**What the task requires**
Search the listing for the word "para" and return each line that contains it.
BEGIN Material for the task
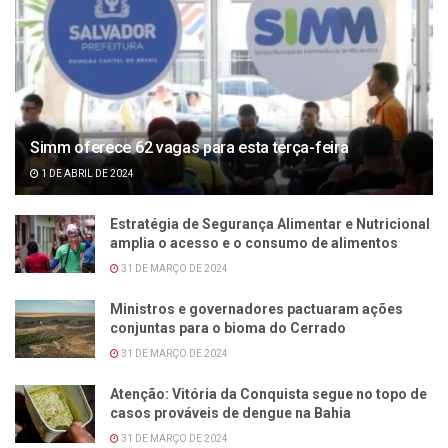
Simm oferece 62 vagas para esta terça-feira
1 DE ABRIL DE 2024
Estratégia de Segurança Alimentar e Nutricional
amplia o acesso e o consumo de alimentos
31 DE MARÇO DE 2024
Ministros e governadores pactuaram ações
conjuntas para o bioma do Cerrado
31 DE MARÇO DE 2024
Atenção: Vitória da Conquista segue no topo de
casos prováveis de dengue na Bahia
31 DE MARÇO DE 2024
END Material for the task
**Exercise output**
Simm oferece 62 vagas para esta terça-feira
conjuntas para o bioma do Cerrado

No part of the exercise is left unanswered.